- Activity
Filter the entries beneath this task, copying only the lines that hold the word "solid".

- Information
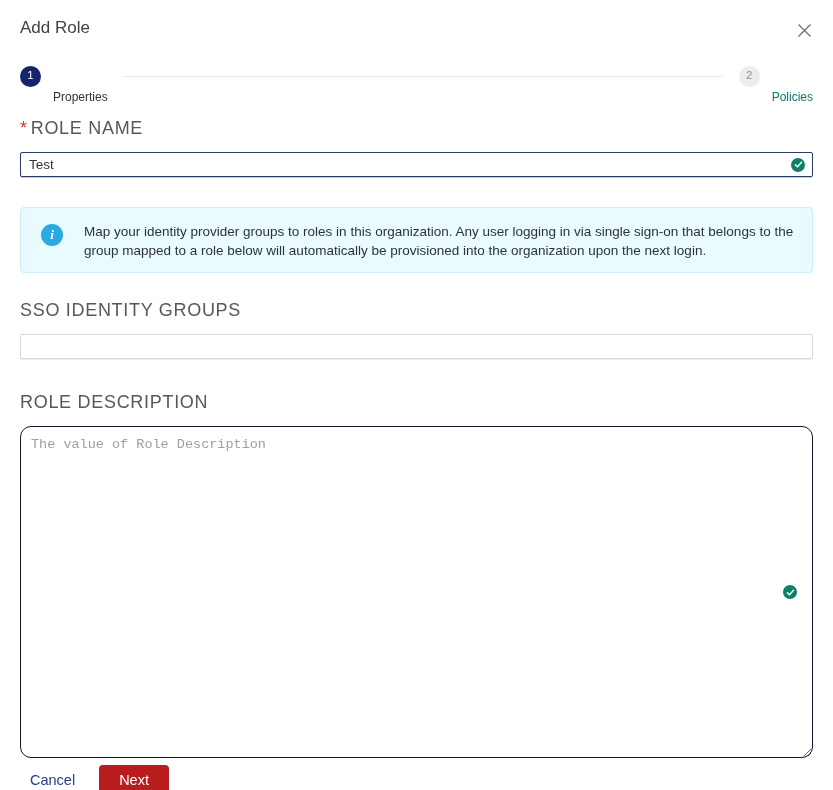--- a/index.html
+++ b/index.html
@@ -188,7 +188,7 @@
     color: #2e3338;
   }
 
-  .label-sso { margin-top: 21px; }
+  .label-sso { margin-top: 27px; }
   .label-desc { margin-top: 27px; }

* * *

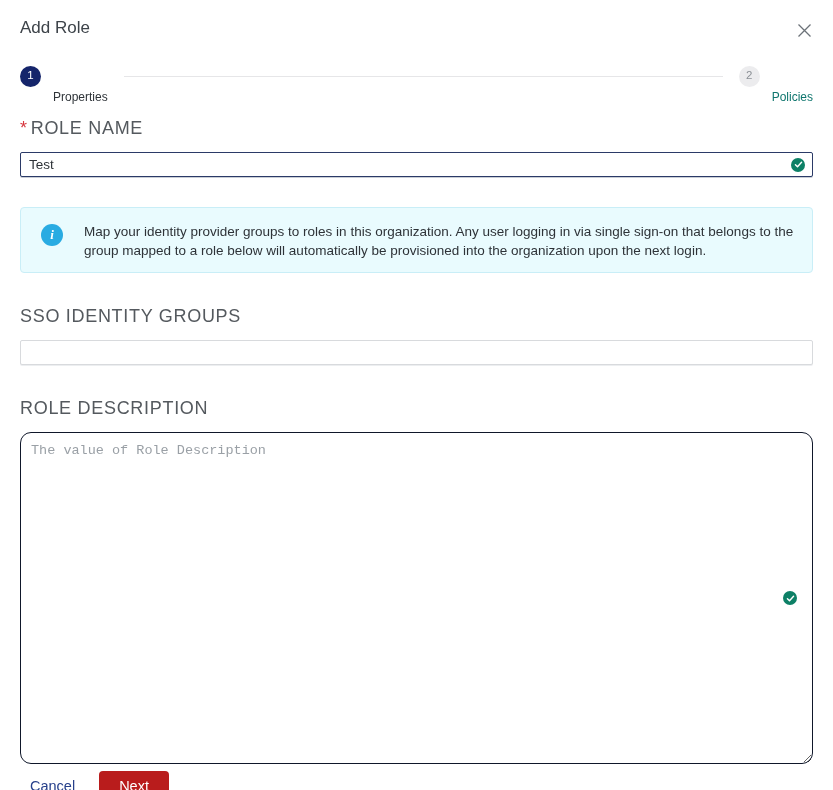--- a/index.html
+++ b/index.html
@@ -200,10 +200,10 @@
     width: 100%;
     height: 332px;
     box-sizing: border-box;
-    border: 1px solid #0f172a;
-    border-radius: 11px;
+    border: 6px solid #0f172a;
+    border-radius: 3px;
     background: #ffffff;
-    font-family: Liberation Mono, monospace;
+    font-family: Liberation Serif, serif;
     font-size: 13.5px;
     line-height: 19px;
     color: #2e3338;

- Answer box
-    border: 1px solid #0f172a;
+    border: 6px solid #0f172a;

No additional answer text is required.